→ **Activity**
Your answer should consist of each line below that contains the string "application".

Saved entries:

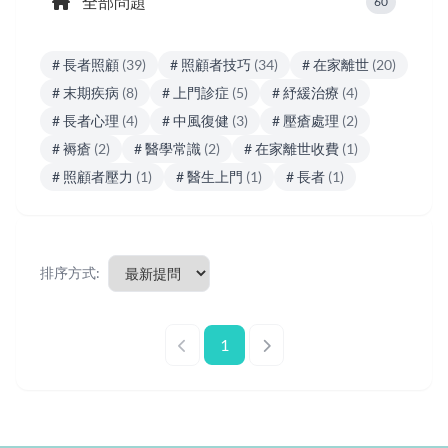
全部問題
60
# 長者照顧
(39)
# 照顧者技巧
(34)
# 在家離世
(20)
# 末期疾病
(8)
# 上門診症
(5)
# 紓緩治療
(4)
# 長者心理
(4)
# 中風復健
(3)
# 壓瘡處理
(2)
# 褥瘡
(2)
# 醫學常識
(2)
# 在家離世收費
(1)
# 照顧者壓力
(1)
# 醫生上門
(1)
# 長者
(1)
排序方式:
1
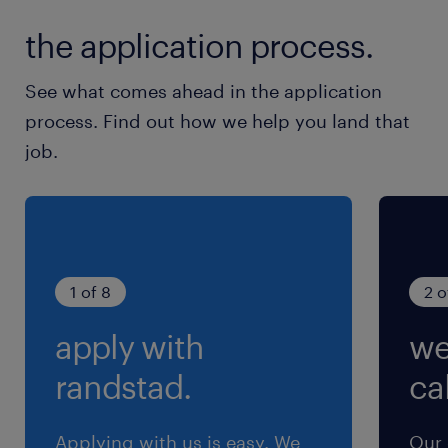
the application process.
休日休暇
土日祝日
See what comes ahead in the application
土日祝日休み（完全週休2日制）※月曜～金曜ま
process. Find out how we help you land that
での週5日勤務となります
job.
就業時間
8:20-17:10（実働8時間00分・休憩50分）
残業
1 of 8
2 o
最大月10時間ほど
apply with
we
randstad.
cal
Applying with us is easy. We
Our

→ **Expected answer**
the application process.
See what comes ahead in the application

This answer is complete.